### DIRECTIONS
Please find every line in the entries below that contains the string "will", and copy it.

### EXERCISE DATA
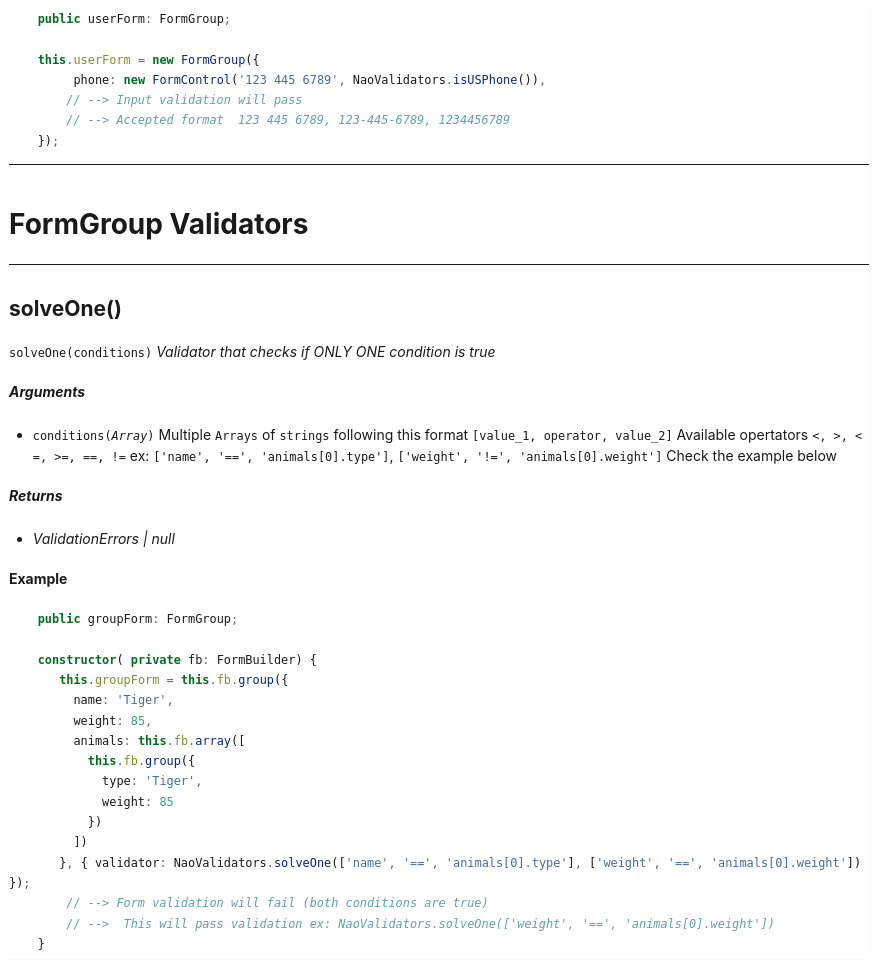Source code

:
 ```typescript
    public userForm: FormGroup;
    
    this.userForm = new FormGroup({
         phone: new FormControl('123 445 6789', NaoValidators.isUSPhone()),
        // --> Input validation will pass
        // --> Accepted format  123 445 6789, 123-445-6789, 1234456789
    });
```

***

# FormGroup Validators

***

## **solveOne()**

`solveOne(conditions)`
_Validator that checks if ONLY ONE condition is true_

##### Arguments

* `conditions(`_`Array`_`)`
 Multiple `Arrays` of `strings` following this format `[value_1, operator, value_2]`
 Available opertators `<, >, <=, >=, ==, !=`
 ex: `['name', '==', 'animals[0].type']`, `['weight', '!=', 'animals[0].weight']`
 Check the example below


##### Returns

*   _ValidationErrors | null_

#### Example
```typescript
    public groupForm: FormGroup;

    constructor( private fb: FormBuilder) {
       this.groupForm = this.fb.group({
         name: 'Tiger',
         weight: 85,
         animals: this.fb.array([
           this.fb.group({
             type: 'Tiger',
             weight: 85
           })
         ])
       }, { validator: NaoValidators.solveOne(['name', '==', 'animals[0].type'], ['weight', '==', 'animals[0].weight']) });
        // --> Form validation will fail (both conditions are true)
        // -->  This will pass validation ex: NaoValidators.solveOne(['weight', '==', 'animals[0].weight'])
    }
```
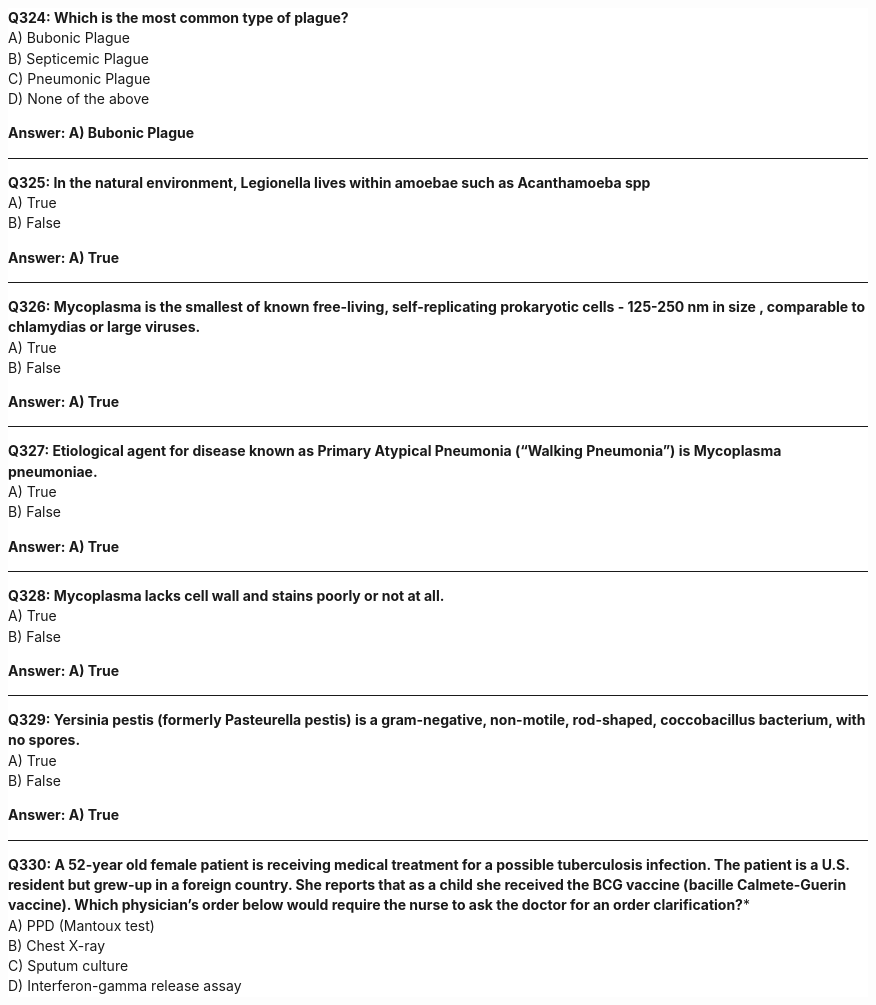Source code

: 
**Q324: Which is the most common type of plague?**  
A) Bubonic Plague  
B) Septicemic Plague  
C) Pneumonic Plague  
D) None of the above  

**Answer: A) Bubonic Plague**  

---

**Q325: In the natural environment, Legionella lives within amoebae such as Acanthamoeba spp**  
A) True  
B) False  

**Answer: A) True**  

---

**Q326: Mycoplasma is the smallest of known free-living, self-replicating prokaryotic cells - 125-250 nm in size , comparable to chlamydias or large viruses.**  
A) True  
B) False  

**Answer: A) True**  

---

**Q327: Etiological agent for disease known as Primary Atypical Pneumonia (“Walking Pneumonia”) is Mycoplasma pneumoniae.**  
A) True  
B) False  

**Answer: A) True**  

---

**Q328: Mycoplasma lacks cell wall and stains poorly or not at all.**  
A) True  
B) False  

**Answer: A) True**  

---

**Q329: Yersinia pestis (formerly Pasteurella pestis) is a gram-negative, non-motile, rod-shaped, coccobacillus bacterium, with no spores.**  
A) True  
B) False  

**Answer: A) True**  

---

**Q330: A 52-year old female patient is receiving medical treatment for a possible tuberculosis infection. The patient is a U.S. resident but grew-up in a foreign country. She reports that as a child she received the BCG vaccine (bacille Calmete-Guerin vaccine). Which physician’s order below would require the nurse to ask the doctor for an order clarification?***  
A) PPD (Mantoux test)  
B) Chest X-ray  
C) Sputum culture  
D) Interferon-gamma release assay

### TASK RESPONSE
        // --> Input validation will pass
        // --> Form validation will fail (both conditions are true)
        // -->  This will pass validation ex: NaoValidators.solveOne(['weight', '==', 'animals[0].weight'])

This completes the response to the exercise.